While Google gets a definite advantage by these arrangements, the ISPs are not actively (and fearfully, arbitrarily) deciding which companies can and cannot make the arrangements. This is one area that would remain market controlled (depending on how staunch one’s neutral net view is) by a content-provider’s ability to serve its own content, but the ISPs would remain “dumb pipes.” Caching arrangements mean Google can connect to those dumb pipes without special favor.

The Journal appears to have jumped on this fine line to create the impression net neutrality supporters are either hypocritical or reversing course, and it has done so with some pretty cheap journalism tactics. Kumar and Rhoads don’t offer access to the documents (in this transparent century, that’s often necessary), they quote anonymous sources “familiar” with what’s happening and named sources who dispute what was said.
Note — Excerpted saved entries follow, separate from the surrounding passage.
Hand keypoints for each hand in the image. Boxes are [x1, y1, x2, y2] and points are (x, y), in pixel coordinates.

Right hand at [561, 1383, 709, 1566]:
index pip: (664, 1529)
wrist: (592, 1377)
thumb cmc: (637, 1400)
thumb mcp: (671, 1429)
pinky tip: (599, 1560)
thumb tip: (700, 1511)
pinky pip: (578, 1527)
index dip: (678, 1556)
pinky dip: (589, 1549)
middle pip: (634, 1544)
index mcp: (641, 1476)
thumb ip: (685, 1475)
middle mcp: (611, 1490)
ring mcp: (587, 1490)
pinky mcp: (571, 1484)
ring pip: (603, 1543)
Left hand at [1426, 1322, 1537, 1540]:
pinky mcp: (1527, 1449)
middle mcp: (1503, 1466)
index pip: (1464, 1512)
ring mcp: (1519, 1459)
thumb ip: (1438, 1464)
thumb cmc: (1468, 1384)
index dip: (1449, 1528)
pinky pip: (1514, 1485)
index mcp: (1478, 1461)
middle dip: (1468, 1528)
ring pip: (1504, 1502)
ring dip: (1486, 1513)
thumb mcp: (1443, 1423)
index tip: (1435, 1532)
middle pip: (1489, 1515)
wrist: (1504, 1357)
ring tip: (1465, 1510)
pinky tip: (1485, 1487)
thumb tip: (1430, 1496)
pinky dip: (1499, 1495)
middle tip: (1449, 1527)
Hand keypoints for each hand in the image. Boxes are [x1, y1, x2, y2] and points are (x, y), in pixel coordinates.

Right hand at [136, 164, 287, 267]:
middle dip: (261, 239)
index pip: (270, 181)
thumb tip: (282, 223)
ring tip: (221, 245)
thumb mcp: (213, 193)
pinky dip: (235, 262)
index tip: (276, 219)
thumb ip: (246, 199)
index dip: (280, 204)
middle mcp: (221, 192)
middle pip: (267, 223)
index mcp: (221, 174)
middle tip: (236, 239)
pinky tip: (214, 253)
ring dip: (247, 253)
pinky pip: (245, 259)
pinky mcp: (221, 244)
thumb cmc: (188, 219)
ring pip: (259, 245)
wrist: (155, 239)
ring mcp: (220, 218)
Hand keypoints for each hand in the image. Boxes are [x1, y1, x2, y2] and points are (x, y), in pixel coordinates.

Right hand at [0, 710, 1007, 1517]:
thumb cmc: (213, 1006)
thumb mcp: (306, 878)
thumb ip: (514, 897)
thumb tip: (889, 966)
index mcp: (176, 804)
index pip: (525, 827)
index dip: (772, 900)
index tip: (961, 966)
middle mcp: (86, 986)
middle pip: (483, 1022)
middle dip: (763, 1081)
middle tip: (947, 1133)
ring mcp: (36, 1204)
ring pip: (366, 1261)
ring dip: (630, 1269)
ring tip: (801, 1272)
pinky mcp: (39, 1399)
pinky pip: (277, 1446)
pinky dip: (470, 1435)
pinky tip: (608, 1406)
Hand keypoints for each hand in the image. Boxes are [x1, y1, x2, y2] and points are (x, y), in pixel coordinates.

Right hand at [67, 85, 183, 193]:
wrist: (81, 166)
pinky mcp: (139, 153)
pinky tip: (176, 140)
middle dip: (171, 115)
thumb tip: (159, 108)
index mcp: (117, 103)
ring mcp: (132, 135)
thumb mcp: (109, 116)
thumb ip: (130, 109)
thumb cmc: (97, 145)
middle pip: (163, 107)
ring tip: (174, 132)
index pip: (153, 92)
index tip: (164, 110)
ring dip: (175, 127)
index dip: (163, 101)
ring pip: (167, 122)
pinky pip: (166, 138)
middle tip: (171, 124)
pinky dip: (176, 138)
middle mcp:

Quoting “sources familiar” isn’t too far off in Journalism World from the “some have questioned” justification for an editorialized point.

Much of the complaints about Net Neutrality have originated over the increased delivery of video—also the reason Google seeks to establish caching servers—and the myth that bandwidth is becoming scarce. This brings us back to another choice quote from Isenberg:

“…the screaming about Internet video is loudest from the companies most vested in the old video entertainment model.”

"With the strong support of President-elect Barack Obama and the new Congress, this is the moment when Net Neutrality has its greatest appeal, clearest need and best chance of becoming law,” said Josh Silver, executive director of Free Press.